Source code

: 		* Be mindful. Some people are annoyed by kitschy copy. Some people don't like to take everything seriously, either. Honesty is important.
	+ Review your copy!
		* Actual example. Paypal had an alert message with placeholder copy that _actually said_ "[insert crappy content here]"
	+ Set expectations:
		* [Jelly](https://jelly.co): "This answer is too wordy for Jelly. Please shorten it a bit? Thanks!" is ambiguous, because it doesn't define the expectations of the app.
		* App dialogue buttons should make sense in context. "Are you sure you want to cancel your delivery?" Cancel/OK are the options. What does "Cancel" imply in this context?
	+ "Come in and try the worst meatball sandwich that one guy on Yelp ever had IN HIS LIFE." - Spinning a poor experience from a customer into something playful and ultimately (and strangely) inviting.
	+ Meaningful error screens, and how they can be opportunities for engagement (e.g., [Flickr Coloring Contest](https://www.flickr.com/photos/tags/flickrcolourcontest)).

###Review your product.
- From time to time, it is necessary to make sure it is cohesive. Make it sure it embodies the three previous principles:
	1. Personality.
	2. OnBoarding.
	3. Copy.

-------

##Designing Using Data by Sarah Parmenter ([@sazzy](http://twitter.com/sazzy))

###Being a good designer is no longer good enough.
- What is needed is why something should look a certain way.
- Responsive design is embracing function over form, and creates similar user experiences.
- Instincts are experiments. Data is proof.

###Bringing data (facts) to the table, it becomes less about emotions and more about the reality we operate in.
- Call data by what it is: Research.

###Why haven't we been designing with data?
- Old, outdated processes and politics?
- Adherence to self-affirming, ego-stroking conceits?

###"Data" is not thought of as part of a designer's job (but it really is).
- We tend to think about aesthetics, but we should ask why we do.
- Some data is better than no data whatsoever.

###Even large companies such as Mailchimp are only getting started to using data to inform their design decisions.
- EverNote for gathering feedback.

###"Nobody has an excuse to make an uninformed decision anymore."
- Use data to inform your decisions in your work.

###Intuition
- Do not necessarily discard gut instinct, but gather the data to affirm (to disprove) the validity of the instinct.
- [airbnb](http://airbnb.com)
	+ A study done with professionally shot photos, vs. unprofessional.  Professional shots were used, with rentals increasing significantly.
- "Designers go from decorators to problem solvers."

* PROBLEM TO WORK ON *
Report the number of lines in the records that include the string "should", and write no other words.

* RESPONSE TO THIS TASK *
3